◆ PROMPT: From the entries, copy every line that carries the string "lines".

#### RECORD EXCERPTS ####

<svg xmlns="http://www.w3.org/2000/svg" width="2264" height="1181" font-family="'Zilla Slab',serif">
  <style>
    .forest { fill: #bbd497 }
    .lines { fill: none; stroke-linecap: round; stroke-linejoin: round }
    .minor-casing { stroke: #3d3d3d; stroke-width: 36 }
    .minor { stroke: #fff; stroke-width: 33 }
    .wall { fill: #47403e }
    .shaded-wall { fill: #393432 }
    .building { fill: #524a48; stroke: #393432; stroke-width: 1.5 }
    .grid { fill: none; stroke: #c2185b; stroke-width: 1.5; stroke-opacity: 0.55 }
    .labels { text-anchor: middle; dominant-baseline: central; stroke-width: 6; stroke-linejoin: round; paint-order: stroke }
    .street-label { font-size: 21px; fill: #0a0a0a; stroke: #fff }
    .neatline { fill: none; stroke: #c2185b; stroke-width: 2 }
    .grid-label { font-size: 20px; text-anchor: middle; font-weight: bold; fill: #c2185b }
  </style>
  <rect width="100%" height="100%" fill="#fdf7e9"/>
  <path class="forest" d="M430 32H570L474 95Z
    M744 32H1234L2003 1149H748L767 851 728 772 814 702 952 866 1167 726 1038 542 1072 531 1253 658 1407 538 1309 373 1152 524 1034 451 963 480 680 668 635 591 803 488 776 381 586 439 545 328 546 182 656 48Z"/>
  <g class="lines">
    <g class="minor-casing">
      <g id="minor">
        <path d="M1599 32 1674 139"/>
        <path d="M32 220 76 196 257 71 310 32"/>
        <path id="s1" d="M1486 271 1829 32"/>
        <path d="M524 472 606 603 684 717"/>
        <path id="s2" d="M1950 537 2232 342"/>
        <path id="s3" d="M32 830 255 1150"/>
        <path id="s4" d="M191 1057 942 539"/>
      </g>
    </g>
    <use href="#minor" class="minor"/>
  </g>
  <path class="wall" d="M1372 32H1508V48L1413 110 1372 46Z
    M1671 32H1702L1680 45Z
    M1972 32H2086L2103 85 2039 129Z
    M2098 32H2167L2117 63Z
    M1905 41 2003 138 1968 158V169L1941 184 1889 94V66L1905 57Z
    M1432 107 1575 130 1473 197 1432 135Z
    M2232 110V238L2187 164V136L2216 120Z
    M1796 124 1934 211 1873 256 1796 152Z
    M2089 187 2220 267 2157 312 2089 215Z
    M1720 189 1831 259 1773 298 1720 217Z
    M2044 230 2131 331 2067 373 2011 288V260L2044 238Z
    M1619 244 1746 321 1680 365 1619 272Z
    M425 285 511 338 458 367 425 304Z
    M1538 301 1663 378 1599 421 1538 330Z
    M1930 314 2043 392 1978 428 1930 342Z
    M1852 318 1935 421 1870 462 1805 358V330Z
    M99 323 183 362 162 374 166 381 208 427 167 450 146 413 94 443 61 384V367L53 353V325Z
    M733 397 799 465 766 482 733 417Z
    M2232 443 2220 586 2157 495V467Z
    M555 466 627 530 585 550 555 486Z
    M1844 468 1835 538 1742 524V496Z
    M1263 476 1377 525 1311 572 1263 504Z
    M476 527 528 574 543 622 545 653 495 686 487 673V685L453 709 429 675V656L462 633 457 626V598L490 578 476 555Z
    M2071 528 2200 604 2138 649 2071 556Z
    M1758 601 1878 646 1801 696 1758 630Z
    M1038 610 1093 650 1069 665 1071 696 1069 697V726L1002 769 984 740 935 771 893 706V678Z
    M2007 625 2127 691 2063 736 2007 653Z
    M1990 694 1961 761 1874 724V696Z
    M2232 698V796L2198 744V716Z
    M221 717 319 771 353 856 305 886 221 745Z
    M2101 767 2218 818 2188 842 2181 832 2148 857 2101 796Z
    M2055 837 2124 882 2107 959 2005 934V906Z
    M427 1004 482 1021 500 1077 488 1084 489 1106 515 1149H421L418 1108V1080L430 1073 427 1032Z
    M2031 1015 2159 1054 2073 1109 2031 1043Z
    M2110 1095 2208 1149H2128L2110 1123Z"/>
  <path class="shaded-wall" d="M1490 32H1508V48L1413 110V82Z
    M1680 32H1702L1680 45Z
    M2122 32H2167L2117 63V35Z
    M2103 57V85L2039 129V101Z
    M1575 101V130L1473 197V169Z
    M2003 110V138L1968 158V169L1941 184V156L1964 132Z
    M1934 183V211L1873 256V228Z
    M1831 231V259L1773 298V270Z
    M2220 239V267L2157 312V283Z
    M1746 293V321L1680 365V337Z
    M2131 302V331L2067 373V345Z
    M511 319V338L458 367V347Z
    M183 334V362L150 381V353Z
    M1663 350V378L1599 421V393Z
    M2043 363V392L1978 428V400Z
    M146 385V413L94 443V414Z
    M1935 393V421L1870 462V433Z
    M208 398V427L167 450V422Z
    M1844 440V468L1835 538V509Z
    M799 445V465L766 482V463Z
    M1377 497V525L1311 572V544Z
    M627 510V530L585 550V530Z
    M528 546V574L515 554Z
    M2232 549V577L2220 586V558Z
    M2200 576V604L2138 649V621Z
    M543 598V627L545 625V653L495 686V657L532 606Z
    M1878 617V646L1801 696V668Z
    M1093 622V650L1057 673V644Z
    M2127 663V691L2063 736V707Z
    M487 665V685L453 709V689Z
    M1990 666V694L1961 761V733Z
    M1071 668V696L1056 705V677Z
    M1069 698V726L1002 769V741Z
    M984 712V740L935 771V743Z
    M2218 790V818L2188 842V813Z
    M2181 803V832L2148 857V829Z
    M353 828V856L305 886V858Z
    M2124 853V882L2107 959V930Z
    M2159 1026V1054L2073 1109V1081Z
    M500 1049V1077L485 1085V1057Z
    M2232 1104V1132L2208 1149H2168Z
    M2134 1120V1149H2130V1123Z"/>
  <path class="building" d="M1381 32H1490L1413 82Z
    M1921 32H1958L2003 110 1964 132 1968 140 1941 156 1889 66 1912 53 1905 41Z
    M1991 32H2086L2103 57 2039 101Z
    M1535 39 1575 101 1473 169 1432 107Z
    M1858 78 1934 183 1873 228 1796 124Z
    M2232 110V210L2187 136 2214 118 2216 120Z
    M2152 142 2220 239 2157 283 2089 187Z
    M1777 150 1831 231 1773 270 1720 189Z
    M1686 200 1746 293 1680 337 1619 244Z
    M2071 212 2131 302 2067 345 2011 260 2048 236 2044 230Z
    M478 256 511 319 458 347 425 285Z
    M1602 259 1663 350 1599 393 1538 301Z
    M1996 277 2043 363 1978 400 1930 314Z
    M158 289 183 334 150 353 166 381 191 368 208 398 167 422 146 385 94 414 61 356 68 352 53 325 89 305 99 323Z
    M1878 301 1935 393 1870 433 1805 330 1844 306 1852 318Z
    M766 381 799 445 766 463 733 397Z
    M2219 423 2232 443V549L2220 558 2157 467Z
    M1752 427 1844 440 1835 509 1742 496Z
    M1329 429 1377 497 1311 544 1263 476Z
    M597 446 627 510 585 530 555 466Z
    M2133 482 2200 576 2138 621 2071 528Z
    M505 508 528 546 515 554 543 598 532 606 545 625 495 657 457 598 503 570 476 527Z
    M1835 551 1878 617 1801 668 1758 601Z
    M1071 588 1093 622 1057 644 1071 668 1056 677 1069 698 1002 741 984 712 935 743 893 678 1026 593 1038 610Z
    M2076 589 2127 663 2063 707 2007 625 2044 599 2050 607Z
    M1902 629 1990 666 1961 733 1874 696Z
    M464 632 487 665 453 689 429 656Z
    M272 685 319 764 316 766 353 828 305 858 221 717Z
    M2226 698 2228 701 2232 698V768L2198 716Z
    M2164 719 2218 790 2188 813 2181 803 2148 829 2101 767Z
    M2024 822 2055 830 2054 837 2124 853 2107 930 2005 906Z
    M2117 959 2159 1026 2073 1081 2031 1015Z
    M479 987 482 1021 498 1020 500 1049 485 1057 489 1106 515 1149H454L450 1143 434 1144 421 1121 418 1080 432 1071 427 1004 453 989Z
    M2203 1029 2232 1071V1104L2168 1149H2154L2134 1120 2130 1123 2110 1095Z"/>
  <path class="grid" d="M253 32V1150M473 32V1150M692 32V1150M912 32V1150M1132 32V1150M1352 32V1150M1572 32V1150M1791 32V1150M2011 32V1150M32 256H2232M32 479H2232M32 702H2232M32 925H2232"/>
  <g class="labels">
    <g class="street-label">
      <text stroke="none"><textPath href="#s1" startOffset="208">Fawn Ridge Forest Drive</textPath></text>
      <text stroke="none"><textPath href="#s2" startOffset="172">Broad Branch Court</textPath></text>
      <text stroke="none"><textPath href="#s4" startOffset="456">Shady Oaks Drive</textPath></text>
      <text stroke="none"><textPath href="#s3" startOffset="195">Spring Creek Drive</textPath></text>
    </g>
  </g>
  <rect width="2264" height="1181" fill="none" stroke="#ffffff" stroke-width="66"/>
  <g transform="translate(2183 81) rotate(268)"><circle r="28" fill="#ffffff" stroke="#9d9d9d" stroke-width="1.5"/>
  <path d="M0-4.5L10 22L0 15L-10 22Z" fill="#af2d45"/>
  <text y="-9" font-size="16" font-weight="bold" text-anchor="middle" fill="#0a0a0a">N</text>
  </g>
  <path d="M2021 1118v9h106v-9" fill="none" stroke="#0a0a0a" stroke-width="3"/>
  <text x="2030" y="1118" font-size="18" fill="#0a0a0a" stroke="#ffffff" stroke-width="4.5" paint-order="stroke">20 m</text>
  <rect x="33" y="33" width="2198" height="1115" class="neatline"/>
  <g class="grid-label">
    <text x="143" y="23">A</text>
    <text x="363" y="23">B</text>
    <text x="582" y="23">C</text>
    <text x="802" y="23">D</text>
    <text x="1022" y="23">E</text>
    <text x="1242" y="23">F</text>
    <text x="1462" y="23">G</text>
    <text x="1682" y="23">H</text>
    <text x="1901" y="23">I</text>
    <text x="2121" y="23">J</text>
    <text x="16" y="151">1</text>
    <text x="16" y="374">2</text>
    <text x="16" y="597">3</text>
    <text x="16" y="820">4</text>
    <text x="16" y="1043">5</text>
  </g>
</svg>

####

◆ SOLUTION TO THE EXERCISE:
    .lines { fill: none; stroke-linecap: round; stroke-linejoin: round }
  <g class="lines">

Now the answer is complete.